Note that the break command can only jump out of the loop body and the switch` structure, not the if` structure.
if (n > 1) {
if (n > 2) break; // invalid
printf("hello\n");
}
In the above example, the break statement is invalid because it does not jump out of the outer if structure.
continue statement
The continue statement is used to terminate the current loop inside the loop body and move on to the next loop. Whenever a continue statement is encountered, the subsequent statements inside the loop body are not executed, and the loop returns to the head of the loop body to start the next round of execution.
for (int i = 0; i < 3; i++) {
for (int j = 0; j < 3; j++) {
printf("%d, %d\n", i, j);
continue;
}
}
The above example, with or without the continue statement, has the same effect, both indicate a jump to the next j.
while ((ch = getchar()) ! = '\n') {
if (ch == '\t') continue;
putchar(ch);
}
In the above example, whenever the character read is a tab (\t), the continue statement is used to skip that character and read the next one.
goto statement
The goto statement is used to jump to the specified tab name. This can break structured programming and is not recommended to be used lightly. Its usage is described here for syntactic completeness.
char ch;
top: ch = getchar();
if (ch == 'q')
goto top;
In the above example, top is a tag name that can be placed before the normal statement, which is equivalent to marking the line. The program executes to the goto statement and jumps to the tag name it specifies.
infinite_loop:
print("Hello, world!\n");
goto infinite_loop;
The above code will produce an infinite loop.

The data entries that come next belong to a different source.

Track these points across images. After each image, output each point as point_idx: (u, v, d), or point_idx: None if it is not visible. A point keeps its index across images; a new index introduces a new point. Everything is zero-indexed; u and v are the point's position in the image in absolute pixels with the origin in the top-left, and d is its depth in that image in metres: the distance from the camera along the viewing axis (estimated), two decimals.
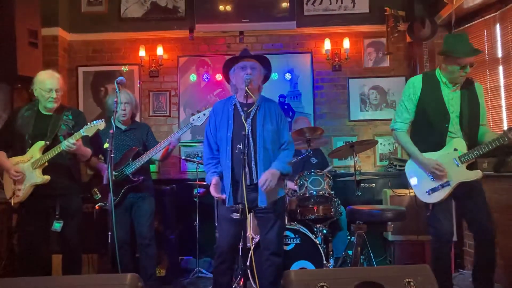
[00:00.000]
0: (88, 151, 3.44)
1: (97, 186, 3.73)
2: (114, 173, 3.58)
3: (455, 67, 2.98)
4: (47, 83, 3.34)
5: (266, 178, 2.86)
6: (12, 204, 3.35)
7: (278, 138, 3.06)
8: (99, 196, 3.72)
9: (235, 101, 3.07)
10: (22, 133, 3.36)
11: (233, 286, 3.64)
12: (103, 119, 3.27)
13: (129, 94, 3.83)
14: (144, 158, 3.66)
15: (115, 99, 3.12)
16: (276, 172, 2.91)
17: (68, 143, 3.19)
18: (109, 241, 2.92)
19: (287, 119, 3.20)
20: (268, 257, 3.02)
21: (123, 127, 3.80)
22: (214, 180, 2.96)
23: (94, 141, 3.55)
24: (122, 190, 3.63)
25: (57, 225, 3.34)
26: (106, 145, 3.03)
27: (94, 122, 3.24)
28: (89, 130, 3.23)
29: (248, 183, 2.91)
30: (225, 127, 3.00)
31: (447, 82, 3.08)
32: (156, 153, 3.70)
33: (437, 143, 3.07)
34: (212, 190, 2.95)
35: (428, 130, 3.11)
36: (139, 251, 3.80)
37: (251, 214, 3.18)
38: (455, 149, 3.02)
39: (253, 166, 2.94)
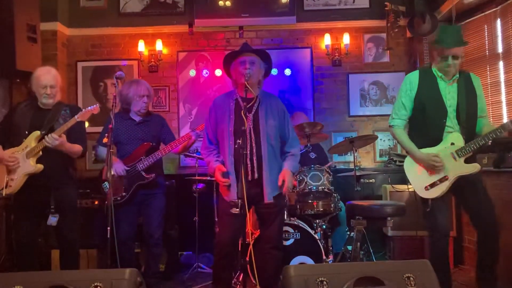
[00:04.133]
0: (76, 147, 3.41)
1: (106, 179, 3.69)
2: (126, 167, 3.56)
3: (438, 59, 3.02)
4: (42, 79, 3.35)
5: (284, 179, 2.94)
6: (4, 194, 3.32)
7: (280, 133, 3.07)
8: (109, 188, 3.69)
9: (236, 96, 3.07)
10: (20, 125, 3.37)
11: (232, 282, 3.64)
12: (97, 104, 3.28)
13: (149, 86, 3.76)
14: (158, 155, 3.60)
15: (114, 94, 3.12)
16: (290, 173, 3.01)
17: (49, 138, 3.16)
18: (108, 236, 2.89)
19: (289, 115, 3.21)
20: (269, 250, 3.04)
21: (137, 119, 3.72)
22: (220, 166, 2.97)
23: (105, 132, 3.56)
24: (133, 187, 3.56)
25: (52, 219, 3.33)
26: (105, 140, 3.02)
27: (89, 107, 3.24)
28: (83, 115, 3.23)
29: (250, 179, 2.92)
30: (226, 122, 3.00)
31: (443, 76, 3.08)
32: (171, 150, 3.64)
33: (435, 139, 3.07)
34: (217, 176, 2.95)
35: (425, 125, 3.11)
36: (146, 248, 3.76)
37: (251, 209, 3.18)
38: (452, 143, 3.02)
39: (254, 161, 2.95)
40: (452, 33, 3.02)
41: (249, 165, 2.94)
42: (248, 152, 2.93)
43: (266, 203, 2.96)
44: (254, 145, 2.95)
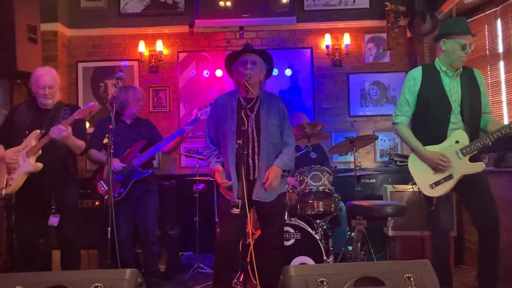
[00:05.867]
0: (81, 143, 3.43)
1: (103, 178, 3.71)
2: (122, 165, 3.60)
3: (456, 47, 2.99)
4: (41, 79, 3.37)
5: (268, 176, 2.89)
6: (4, 193, 3.32)
7: (281, 133, 3.07)
8: (106, 188, 3.69)
9: (238, 95, 3.07)
10: (20, 125, 3.38)
11: (233, 282, 3.64)
12: (96, 102, 3.33)
13: (142, 90, 3.95)
14: (153, 150, 3.68)
15: (114, 94, 3.12)
16: (277, 170, 2.95)
17: (56, 129, 3.19)
18: (109, 237, 2.90)
19: (288, 115, 3.21)
20: (269, 251, 3.03)
21: (128, 121, 3.82)
22: (219, 167, 2.96)
23: (98, 135, 3.64)
24: (131, 183, 3.63)
25: (53, 220, 3.34)
26: (105, 140, 3.02)
27: (87, 105, 3.26)
28: (81, 113, 3.26)
29: (251, 178, 2.92)
30: (228, 121, 3.00)
31: (446, 71, 3.07)
32: (166, 144, 3.73)
33: (439, 135, 3.04)
34: (217, 177, 2.95)
35: (429, 121, 3.08)
36: (143, 247, 3.79)
37: (252, 209, 3.18)
38: (457, 142, 2.99)
39: (256, 161, 2.94)
40: (464, 22, 3.06)
41: (250, 165, 2.94)
42: (250, 151, 2.93)
43: (265, 203, 2.95)
44: (256, 144, 2.95)
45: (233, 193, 2.91)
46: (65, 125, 3.23)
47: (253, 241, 3.39)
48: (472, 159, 2.99)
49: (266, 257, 3.02)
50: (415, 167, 3.12)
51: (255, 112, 3.01)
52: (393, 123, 3.23)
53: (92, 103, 3.28)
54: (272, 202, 2.97)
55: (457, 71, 3.07)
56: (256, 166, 2.95)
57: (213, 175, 3.03)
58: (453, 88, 3.05)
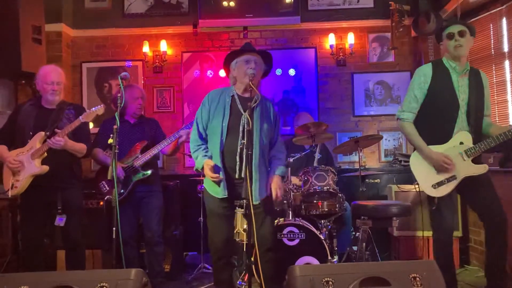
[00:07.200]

One of the main uses of goto is to jump out of a multi-layered loop.
for(...) {
for (...) {
while (...) {
do {
if (some_error_condition)
goto bail;
} while(...) ;
}
}
}
bail:
// ... ...
The above code has a very complex nested loop, and it would be a pain to write without goto to jump out of all the loops completely.
Another use for goto is to end multiple judgements early.
if (do_something() == ERR)
goto error;
if (do_something2() == ERR)
goto error;
if (do_something3() == ERR)
goto error;
if (do_something4() == ERR)
goto error;
The above example has four judgements, and as soon as one of them finds an error, you use goto to skip the subsequent ones.
Note that goto can only jump within the same function, and not to other functions.